In early May of 2003, the upper Tennessee River Valley was inundated by a 100 year flood event. Our area received 13 inches of rain in three days. Shortly after that, our squash plants began to blossom. My first indication that something was wrong occurred in the early morning, after dawn, when I would cultivate the squash patch. The morning garden work was punctuated by silence! Where was the hum of the bumble bee moving about from squash flower to flower? Day after day, the bees failed to appear. I began to hand pollinate.

It quickly became apparent that hand pollination would not be effective as I could not hover above the squash plants to avoid stepping on stems and runners. I called a beekeeper friend and told him our problem. He brought over a small and rather weak hive of bees as a temporary solution to help with the squash pollination. Now, four years later, that hive has grown into our strongest hive, and which produced over 150 pounds of honey in 2007.

Bumble bees nest in the ground, and the flood of '03 was catastrophic to their colonies. Once a dominant pollinator in the U.S., the decline of the bumble bee is directly linked to the decline of the horse as the primary work and transportation mainstay of this country. The countless red clover fields grown to feed the horses, also provided ideal conditions for the bumble bee colonies to flourish.

Because bees are so necessary to our farming endeavors, we sow and protect areas of flowering plants that both honey and bumble bees can work to produce food for their colonies. Never again do we want to experience that ominous silence that pervaded our 2003 spring garden.

Figs

Besides tasting great, figs are a most fascinating plant. Over millions of years of evolution, it has turned itself inside out: the flowers, as well as the seeds, are inside the fruit.
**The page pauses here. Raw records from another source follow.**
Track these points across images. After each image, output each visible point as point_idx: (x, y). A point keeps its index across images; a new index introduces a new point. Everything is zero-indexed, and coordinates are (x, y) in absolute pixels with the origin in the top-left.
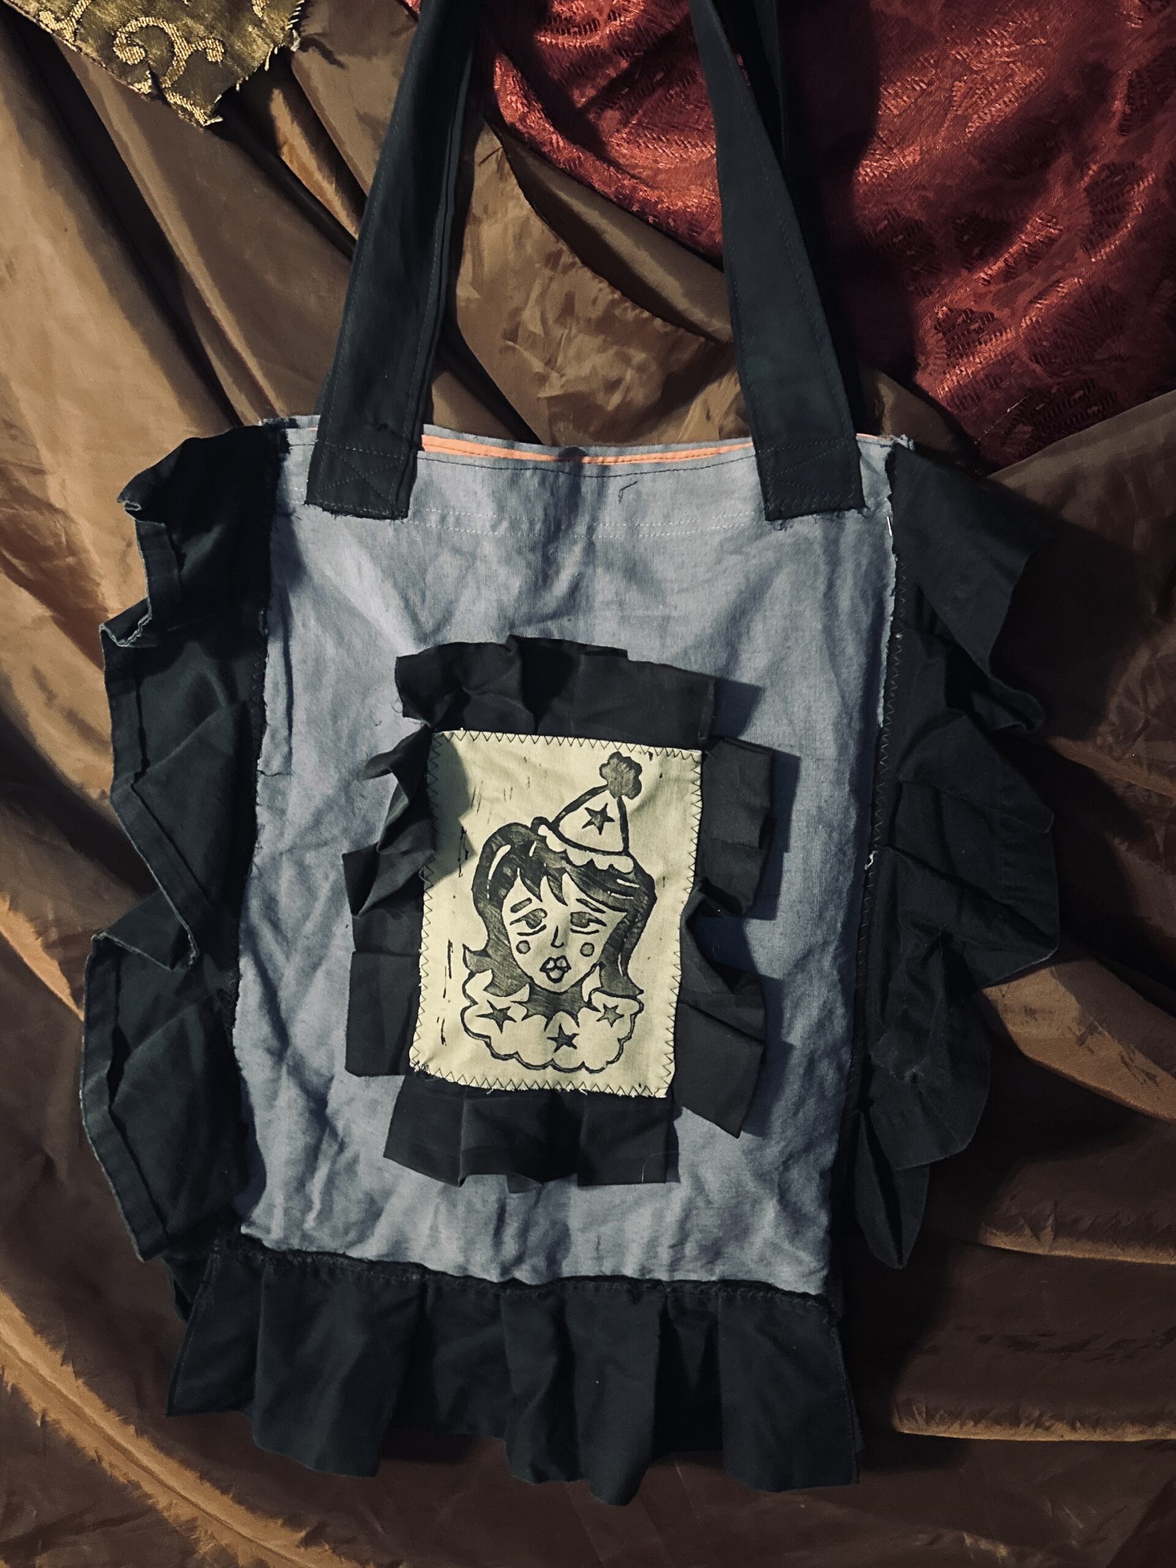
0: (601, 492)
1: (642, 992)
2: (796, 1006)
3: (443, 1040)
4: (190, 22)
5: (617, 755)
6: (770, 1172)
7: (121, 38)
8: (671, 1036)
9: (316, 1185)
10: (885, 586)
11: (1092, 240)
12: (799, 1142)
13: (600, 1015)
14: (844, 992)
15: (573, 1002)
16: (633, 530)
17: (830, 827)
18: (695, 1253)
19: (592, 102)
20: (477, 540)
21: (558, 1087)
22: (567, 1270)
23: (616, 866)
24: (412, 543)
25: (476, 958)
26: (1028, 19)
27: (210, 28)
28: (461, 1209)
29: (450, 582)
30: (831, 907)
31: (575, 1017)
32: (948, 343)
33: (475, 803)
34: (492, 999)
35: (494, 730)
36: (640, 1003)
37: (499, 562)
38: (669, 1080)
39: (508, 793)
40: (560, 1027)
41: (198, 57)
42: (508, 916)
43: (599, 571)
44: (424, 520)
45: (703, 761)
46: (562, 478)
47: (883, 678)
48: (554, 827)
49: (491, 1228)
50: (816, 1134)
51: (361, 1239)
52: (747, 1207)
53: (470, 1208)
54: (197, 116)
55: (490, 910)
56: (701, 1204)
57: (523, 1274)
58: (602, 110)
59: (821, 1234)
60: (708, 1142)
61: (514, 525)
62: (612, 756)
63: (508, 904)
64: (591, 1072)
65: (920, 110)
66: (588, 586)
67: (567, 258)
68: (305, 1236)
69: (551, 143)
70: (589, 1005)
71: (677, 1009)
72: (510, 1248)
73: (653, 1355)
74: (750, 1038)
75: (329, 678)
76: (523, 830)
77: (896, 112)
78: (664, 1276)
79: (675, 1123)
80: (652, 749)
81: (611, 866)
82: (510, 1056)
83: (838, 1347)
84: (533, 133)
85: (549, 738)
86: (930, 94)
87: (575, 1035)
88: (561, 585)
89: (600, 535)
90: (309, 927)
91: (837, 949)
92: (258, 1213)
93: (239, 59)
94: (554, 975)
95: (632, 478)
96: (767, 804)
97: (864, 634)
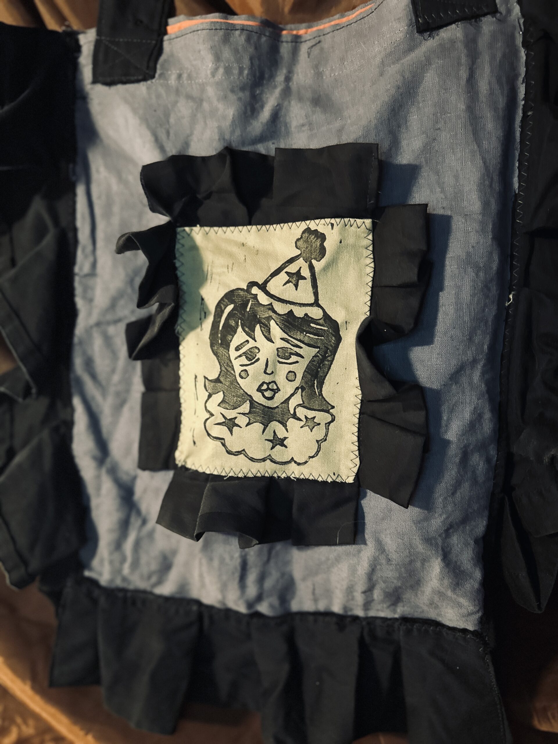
0: (295, 52)
1: (333, 407)
2: (452, 411)
3: (194, 443)
5: (308, 230)
6: (435, 538)
8: (356, 439)
9: (129, 546)
12: (457, 515)
13: (302, 423)
14: (491, 400)
15: (283, 414)
16: (319, 75)
17: (477, 269)
18: (381, 598)
20: (202, 88)
21: (275, 475)
22: (294, 607)
23: (310, 315)
24: (158, 96)
25: (212, 384)
28: (216, 563)
29: (186, 122)
30: (479, 332)
31: (285, 426)
33: (209, 277)
34: (224, 411)
35: (220, 225)
36: (332, 415)
37: (218, 100)
38: (356, 470)
39: (230, 266)
40: (274, 432)
42: (233, 354)
43: (293, 103)
44: (166, 79)
45: (374, 229)
46: (264, 39)
48: (263, 287)
49: (237, 575)
50: (470, 510)
52: (418, 564)
53: (222, 561)
55: (221, 351)
56: (384, 562)
57: (263, 609)
59: (476, 586)
60: (386, 516)
61: (228, 71)
62: (304, 232)
63: (233, 345)
64: (299, 464)
66: (285, 115)
70: (295, 416)
71: (359, 419)
72: (252, 590)
73: (354, 669)
74: (414, 433)
76: (242, 293)
78: (360, 613)
79: (362, 502)
80: (333, 221)
81: (306, 315)
82: (238, 453)
85: (259, 227)
87: (285, 438)
88: (266, 114)
89: (294, 83)
90: (116, 378)
91: (484, 366)
92: (95, 564)
94: (268, 394)
95: (317, 39)
96: (424, 247)
97: (501, 113)
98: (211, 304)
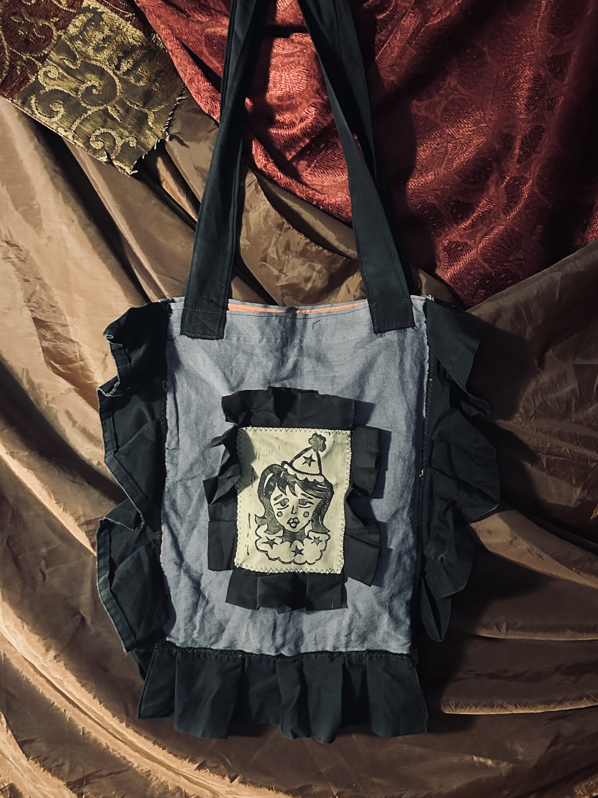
0: (304, 325)
1: (329, 531)
2: (393, 533)
3: (248, 554)
4: (122, 130)
5: (315, 434)
6: (385, 602)
7: (93, 138)
8: (342, 549)
9: (197, 619)
10: (424, 359)
11: (507, 210)
12: (396, 589)
13: (312, 541)
14: (412, 527)
15: (301, 536)
16: (319, 341)
17: (404, 460)
18: (356, 638)
19: (294, 157)
20: (253, 347)
21: (296, 571)
22: (303, 650)
23: (317, 480)
24: (226, 350)
25: (260, 520)
26: (478, 115)
27: (130, 132)
28: (258, 625)
29: (242, 366)
30: (406, 492)
31: (302, 543)
32: (449, 255)
33: (257, 457)
34: (268, 536)
35: (264, 427)
36: (329, 535)
37: (263, 356)
38: (342, 566)
39: (271, 452)
40: (296, 546)
41: (126, 145)
42: (273, 502)
43: (305, 358)
44: (231, 340)
45: (351, 435)
46: (288, 320)
47: (425, 398)
48: (290, 465)
49: (271, 632)
50: (403, 586)
51: (216, 641)
52: (376, 617)
53: (262, 623)
54: (127, 170)
55: (265, 500)
56: (357, 617)
57: (285, 652)
58: (299, 161)
59: (407, 628)
60: (359, 590)
61: (268, 341)
62: (313, 435)
63: (272, 497)
64: (310, 564)
65: (433, 156)
66: (300, 365)
67: (286, 225)
68: (193, 641)
69: (278, 176)
70: (308, 537)
71: (344, 537)
72: (279, 640)
73: (340, 682)
74: (374, 546)
75: (193, 408)
76: (277, 467)
77: (424, 157)
78: (343, 650)
79: (345, 584)
80: (330, 431)
81: (315, 480)
82: (276, 559)
83: (417, 676)
84: (270, 172)
85: (287, 429)
86: (438, 149)
87: (302, 550)
88: (289, 365)
89: (304, 344)
90: (190, 512)
91: (409, 509)
92: (173, 632)
93: (143, 145)
94: (293, 525)
95: (318, 319)
96: (378, 451)
97: (416, 379)
98: (259, 473)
Pollination takes place there too, in the dark, and the agent is a tiny wasp, a millimeter long. The wingless males inseminate all the unborn females and die. The females gather pollen from male flowers, find the tiny exit hole, and fly to another fig. They squeeze in, often tearing off their wings, transfer pollen to some flowers, and lay eggs in others. Exhausted, they die too. Since each fig species has its own wasp species, they are totally interdependent. No wasp, no fig; no fig, no wasp.

Beans

Beans are probably the first seeds I ever planted as a child. They germinate and grow quickly, wrapping and climbing their way up any vertical pole or wire. They are space efficient, seem to posess a native intelligence, improve soil fertility, and produce the nicest compostible biomass as they grow and shed leaves. The profuse flowers feed the ever busy bumble bees, and they can be grown at any frost-free time of the growing season. Shelling the colorful beans from their dry, crispy pods is one of the most satisfying harvest chores we perform on the farm.

In conclusion

We feel that our primary products produced here on our farm help contribute to the overall symbiotic relationship we are promoting with our stewardship philosophy. We are mindful that we are not separate nor independent from the web of life that repeatedly manifests itself in our daily lives. Through observation, we have learned about the needs and lifecycles of other species, and how we can promote their well being within our farming practices. We are also keenly aware of the interdependent links of all the species of plants, insects, birds, reptiles, and mammals that call our farm home. We seek to honor this circle of life by being good caretakers of the Earth.